SUPPLIED TEXT:

The problem is that Edgecombe isn't large enough to attract the interest of leading infrastructure cloud providers, which puts the district--like most other school districts--at a disadvantage when shopping for services and negotiating with vendors.

But because Edgecombe is lucky enough to be located in North Carolina, Chase is going to get his wish. He intends to exploit a major cloud initiative being refined in the state and involving every one of its districts.

5 Lessons for the Aspiring Consortium
The North Carolina Education Cloud, or NCEdCloud, a multiyear project that started in late 2010, is designed to provide structure, processes, and assistance that districts require to identify IT needs, potential service providers, and even motivation for making the leap from on-premises to cloud-based operations.

NCEdCloud doesn't deliver the services itself; it acts as a hub for all the interactions that need to happen to put cloud services in place. NCEdCloud is funded through a combination of state and local education agency support, but eventually the services are expected to attract enough district participation to become self-funding.

The many lessons it has picked up along its evolution are applicable for other IT-oriented entities--including regional service centers, consortia of districts and small colleges, even large districts--that want to band together to shift key portions of their own operations to the cloud, without doing the heavy lifting of running those services.

Lesson #1: Deeply Understand Districts' Needs
NCEdCloud compiled a 300-plus-question online survey to capture the details for each district of its IT infrastructure, including costs, service models and vendors, and operational and instructional goals. To help the districts fill it out, the NCEdCloud team pre-populated as many answers as they could with data pulled from state sources; they asked specific questions and avoided open-ended ones; and then interviewers spent between two hours and a full day meeting with technical, financial, instructional, and administrative people in each district to fill in gaps.

Every district completed a survey, providing a rich data vein to mine in developing needs, requests for proposals, and other building blocks that make up the plan for moving services to the cloud. "Our work is very much based on what we learned in that process," says Phil Emer, program director for the Friday Institute for Educational Innovation and head of NCEdCloud.

Lesson #2: Focus Goals on Pain Points
Based on the survey finding, Emer says they focused on "the top priorities that cause pain in some way to the (LEAs). We can get our arms around the service. And there is a mature market for it, meaning several service providers are prepared to compete for that business."

The out-of-the-gate goals for the organization are organized around five pain-reduction strategies:

  • To transition district infrastructure to a cloud service model, with services such as content filtering, firewall security, and single sign-on;
  • To deploy a statewide learning infrastructure, such as a repository for maintaining learning objects and digital content;
  • To modernize business operations systems, starting with moving HR and financial operations off district-run IBM i-Series AS/400 hardware;
  • To form a support team that can help districts with their migrations; and
  • To create the systems needed to deliver anywhere-anytime access to the shared learning infrastructure for all teachers and students.

Lesson #3: Clearly Define Your Scope of Service
There are a lot of moving parts in a cloud consortium and being absolutely clear about what your group does and does not do is critical to establishing trust with members.

NCEdCloud doesn't host any of the infrastructure itself. (For a contrast to this model, see the IlliniCloud business model.) It contracts with other entities not only to deliver the actual services but also to act as service managers for each cloud service being provided. For example, in the case of content filtering, the role of service manager is filled by MCNC, a nonprofit organization that also handles delivery of broadband to schools. MCNC in turn is in charge of negotiating the contract and managing the relationship with the vendor that will actually deliver the filtering service, in this case Zscaler.

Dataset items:
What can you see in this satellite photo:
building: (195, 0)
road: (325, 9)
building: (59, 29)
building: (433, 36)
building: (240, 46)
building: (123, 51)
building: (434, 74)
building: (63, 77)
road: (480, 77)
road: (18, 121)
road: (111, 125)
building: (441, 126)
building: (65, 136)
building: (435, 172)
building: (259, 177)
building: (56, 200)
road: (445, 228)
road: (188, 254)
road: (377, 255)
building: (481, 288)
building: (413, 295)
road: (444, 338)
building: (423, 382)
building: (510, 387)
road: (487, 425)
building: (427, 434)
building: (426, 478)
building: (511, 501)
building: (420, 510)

WRITTEN TASK A:
List the titles of the lessons that appear as headings in the article on the North Carolina Education Cloud.
WRITTEN TASK B:
From the article on the North Carolina Education Cloud, set down the passage between "The problem is" and "to cloud-based operations.", inclusive.
WRITTEN TASK C:
Write the next part of the article on the North Carolina Education Cloud, picking up after its final sentence.

TASK ANSWER A:
Deeply Understand Districts' Needs
Focus Goals on Pain Points
Clearly Define Your Scope of Service

TASK ANSWER B:
The problem is that Edgecombe isn't large enough to attract the interest of leading infrastructure cloud providers, which puts the district--like most other school districts--at a disadvantage when shopping for services and negotiating with vendors.

But because Edgecombe is lucky enough to be located in North Carolina, Chase is going to get his wish. He intends to exploit a major cloud initiative being refined in the state and involving every one of its districts.

5 Lessons for the Aspiring Consortium
The North Carolina Education Cloud, or NCEdCloud, a multiyear project that started in late 2010, is designed to provide structure, processes, and assistance that districts require to identify IT needs, potential service providers, and even motivation for making the leap from on-premises to cloud-based operations.

TASK ANSWER C:
So just what does NCEdCloud itself undertake? It performed the survey work, of course. But also, it handles planning, engineering, and designing. As Emer observes, "With the connectivity project [see "Bandwidth First," p. xx] we kind of stopped at the edge of the school. We drilled a hole in the school and stuck fiber in. But with cloud-based services you're now going into the school, down into the user level." That brings a new layer of requirements: "Someone has to collect the information, figure out what's possible, figure out what vendors are in place, and figure out how we're going to pay for it," he says. "And so we act as sort of a planning and design shop."

The team also provides ample guidance to the individual districts. Members of the leadership team can send experts into a district to help it handle the migration of a service off internal infrastructure and onto an external service provider.

Likewise, when a working group needs to be pulled together to tackle a specific cloud service evaluation project, the NCEdCloud leadership has deep enough understanding of its constituent districts to pull together a "dream team," with representatives from the state's eight regions.

Lesson #4: Make the Service Opt-in and Motivate First Adopters
Neill Kimrey, director of the Instructional Technology Division at the state's Department of Public Instruction, has a line he likes to use when describing what success looks like for NCEdCloud: "We want to hit 80 percent of the need for 80 percent of the LEAs." The goal is to provide viable cloud solutions to hit most if not all of district needs. "Do we think that we're going to provide an identity management solution that 115 LEAs are going to use? Probably not. But we are going to do our best to provide a top-notch one that will be less expensive than if they do it on their own," he says.

Ultimately, the math potentially adds up to about two-thirds of the districts choosing to adopt any given cloud service through the consortium--and about a third of districts not wanting to use the cloud for a given service. As Kimrey explains, "Maybe they invested a lot of time and staff development. Maybe they just started a long contract, and they have four years (left) on a five-year contract."

So, in order to get momentum going for any given cloud service, the project team puts mechanisms in place to motivate districts. For example, the first 20 districts to eliminate the use of their AS/400 computers--which every district has--and shift their financial and HR work to a cloud service won't have to pay for the first year of service--NCEdCloud will pick up the bill.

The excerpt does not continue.